Allora si discuta di queste, ci si dia delle priorità, si individuino
le cose possibili da qui al 2015 dentro il perimetro politico nel quale
ci troviamo, e si lavori alacremente in quella direzione. Solo così, io
credo, il Partito democratico riuscirà a recuperare il centro di
gravità in grado di garantire solidità di visione e chiarezza di
comportamenti.
Concordo appieno, anche se non sono molto convinta che questo governo sia nato dall'emergenza, ritengo piuttosto che ci abbiano portato scientemente a questo governo. Sarò più chiara: a luglio dello scorso anno si è tenuto un convegno dove tutto ciò si è prefigurato...a questo convegno si trovarono tanti che ora sono al governo o con grossi incarichi. Sono sia di DX che di SX ma in maggioranza provengono dalla stessa casa, la famosa "balena bianca", a parte qualche ciliegina rossa. Radio radicale ha tutte le registrazioni del convegno a Chiesa Val Malenco di questi "riformisti" che di riformista hanno solo il nome. Lì si disse che il candidato alla coalizione sarebbe stato Bersani, primarie o non primarie, ma che non sarebbe stato premier perché sarebbe stato concordato fra le parti.

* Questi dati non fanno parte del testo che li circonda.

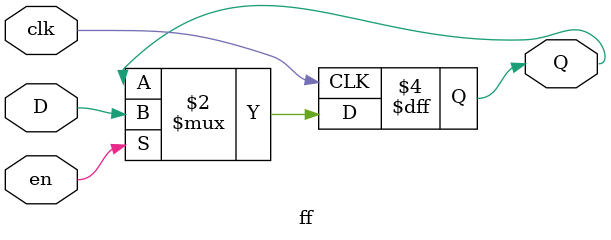
<source format=v>
`timescale 1ns / 1ps


module ff(
        input clk,
        input D,
        input en,
        output reg Q
    );
    
    always @(posedge clk)
        begin
            if(en)
                Q <= D;
        end
endmodule


</source>
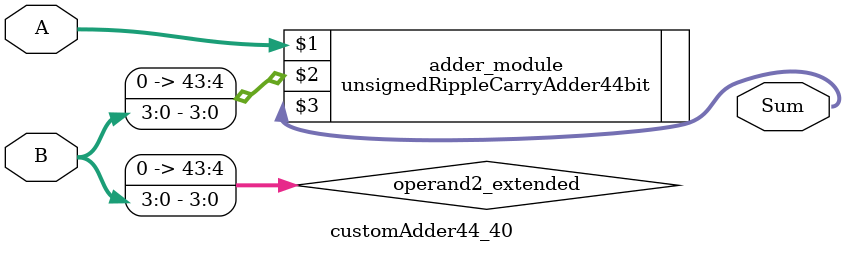
<source format=v>
module customAdder44_40(
                        input [43 : 0] A,
                        input [3 : 0] B,
                        
                        output [44 : 0] Sum
                );

        wire [43 : 0] operand2_extended;
        
        assign operand2_extended =  {40'b0, B};
        
        unsignedRippleCarryAdder44bit adder_module(
            A,
            operand2_extended,
            Sum
        );
        
        endmodule
        
</source>
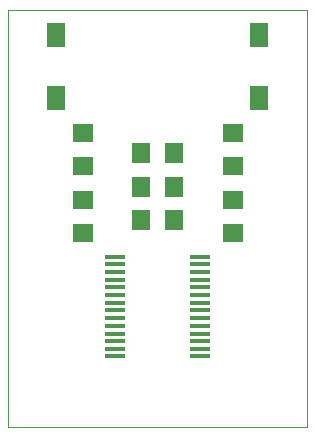
<source format=gtp>
G75*
%MOIN*%
%OFA0B0*%
%FSLAX24Y24*%
%IPPOS*%
%LPD*%
%AMOC8*
5,1,8,0,0,1.08239X$1,22.5*
%
%ADD10C,0.0000*%
%ADD11R,0.0650X0.0170*%
%ADD12R,0.0709X0.0630*%
%ADD13R,0.0630X0.0709*%
%ADD14R,0.0630X0.0787*%
D10*
X000660Y000660D02*
X000660Y014530D01*
X010652Y014530D01*
X010652Y000660D01*
X000660Y000660D01*
D11*
X004230Y003000D03*
X004230Y003250D03*
X004230Y003510D03*
X004230Y003760D03*
X004230Y004020D03*
X004230Y004280D03*
X004230Y004530D03*
X004230Y004790D03*
X004230Y005040D03*
X004230Y005300D03*
X004230Y005560D03*
X004230Y005810D03*
X004230Y006070D03*
X004230Y006320D03*
X007090Y006320D03*
X007090Y006070D03*
X007090Y005810D03*
X007090Y005560D03*
X007090Y005300D03*
X007090Y005040D03*
X007090Y004790D03*
X007090Y004530D03*
X007090Y004280D03*
X007090Y004020D03*
X007090Y003760D03*
X007090Y003510D03*
X007090Y003250D03*
X007090Y003000D03*
D12*
X008160Y007109D03*
X008160Y008211D03*
X008160Y009359D03*
X008160Y010461D03*
X003160Y010461D03*
X003160Y009359D03*
X003160Y008211D03*
X003160Y007109D03*
D13*
X005109Y007560D03*
X005109Y008660D03*
X005109Y009785D03*
X006211Y009785D03*
X006211Y008660D03*
X006211Y007560D03*
D14*
X009035Y011597D03*
X009035Y013723D03*
X002285Y013723D03*
X002285Y011597D03*
M02*

</source>
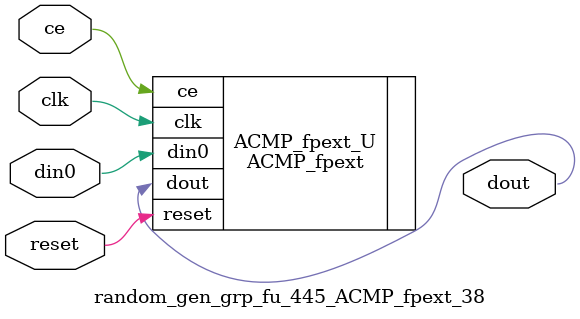
<source format=v>

`timescale 1 ns / 1 ps
module random_gen_grp_fu_445_ACMP_fpext_38(
    clk,
    reset,
    ce,
    din0,
    dout);

parameter ID = 32'd1;
parameter NUM_STAGE = 32'd1;
parameter din0_WIDTH = 32'd1;
parameter dout_WIDTH = 32'd1;
input clk;
input reset;
input ce;
input[din0_WIDTH - 1:0] din0;
output[dout_WIDTH - 1:0] dout;



ACMP_fpext #(
.ID( ID ),
.NUM_STAGE( 2 ),
.din0_WIDTH( din0_WIDTH ),
.dout_WIDTH( dout_WIDTH ))
ACMP_fpext_U(
    .clk( clk ),
    .reset( reset ),
    .ce( ce ),
    .din0( din0 ),
    .dout( dout ));

endmodule

</source>
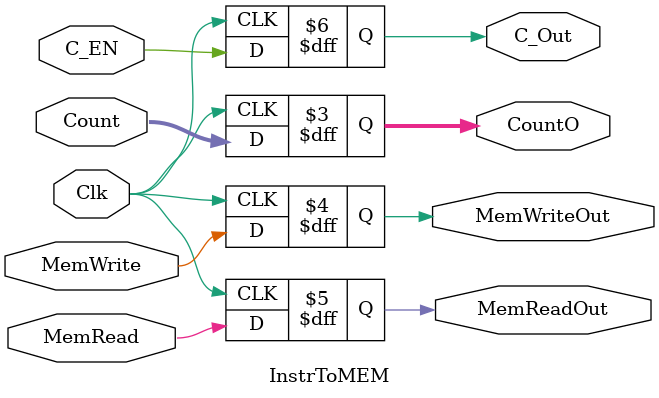
<source format=v>
`timescale 1ns / 1ps


module InstrToMEM(Clk,MemWrite,MemRead,MemWriteOut,MemReadOut,Count,CountO,C_EN,C_Out);

    input Clk;
    input MemWrite,MemRead,C_EN;
    input [5:0] Count;
    output reg [5:0] CountO;
    output reg MemWriteOut,MemReadOut,C_Out;
    initial begin
    MemReadOut <= 0;
    MemReadOut <= 0;
    CountO <= 0;
    C_Out <= 0;
    end
    always@(posedge Clk) begin
        C_Out <= C_EN;
         CountO <= Count;
        MemWriteOut <= MemWrite;
        MemReadOut <= MemRead;  
    end
endmodule

</source>
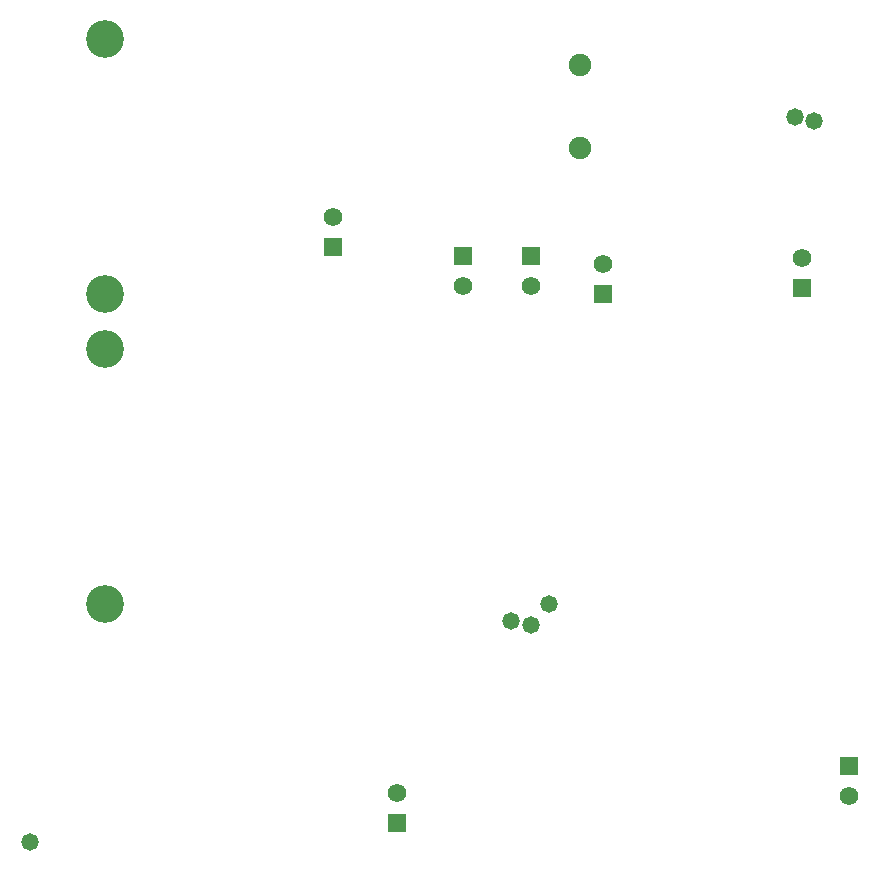
<source format=gbs>
G04*
G04 #@! TF.GenerationSoftware,Altium Limited,Altium Designer,21.5.1 (32)*
G04*
G04 Layer_Color=16711935*
%FSLAX25Y25*%
%MOIN*%
G70*
G04*
G04 #@! TF.SameCoordinates,B2D6323A-8D7E-4EAA-9919-96392ECDF185*
G04*
G04*
G04 #@! TF.FilePolarity,Negative*
G04*
G01*
G75*
%ADD32C,0.12611*%
%ADD33C,0.06181*%
%ADD34R,0.06181X0.06181*%
%ADD35C,0.07493*%
%ADD36C,0.05800*%
D32*
X38779Y227998D02*
D03*
Y142959D02*
D03*
X38963Y331226D02*
D03*
Y246186D02*
D03*
D33*
X114779Y271979D02*
D03*
X271279Y258479D02*
D03*
X286779Y78979D02*
D03*
X136279Y79979D02*
D03*
X204779Y256479D02*
D03*
X180779Y248979D02*
D03*
X158279D02*
D03*
D34*
X114779Y261979D02*
D03*
X271279Y248479D02*
D03*
X286779Y88979D02*
D03*
X136279Y69979D02*
D03*
X204779Y246479D02*
D03*
X180779Y258979D02*
D03*
X158279D02*
D03*
D35*
X197279Y322538D02*
D03*
Y294979D02*
D03*
D36*
X13689Y63806D02*
D03*
X174279Y137479D02*
D03*
X180779Y136022D02*
D03*
X275279Y303879D02*
D03*
X268779Y305279D02*
D03*
X186779Y142979D02*
D03*
M02*

</source>
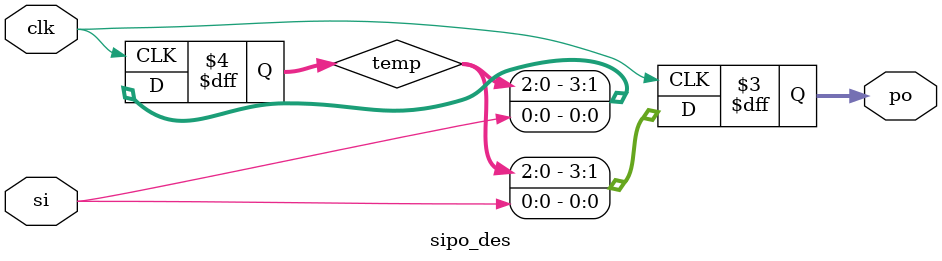
<source format=v>
module sipo_des(clk, si, po);

input clk;
input si;
output reg [3:0] po;

reg [3:0] temp;

always @(posedge clk)
begin
	temp = temp<<1;
	temp[0] = si;
	po = temp;
end

endmodule 


</source>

Un certo Buttiglione da qualche parte suggeriva di cambiare nome a IMU per cmq far cassa. Non ricordo chi disse che ormai la "barca" era in acqua e non l'avrebbero fermata. Son tutti lì gli audio per chi si prendesse la briga di ascoltarli. Tante di quelle persone fanno parte delle stesse fondazioni e non ditemi che quelle non contano...spero che col cambio si abbia anche ricambio, sarebbe davvero triste svegliarsi il 9 e trovare nelle dirigenze nuovamente le stesse persone!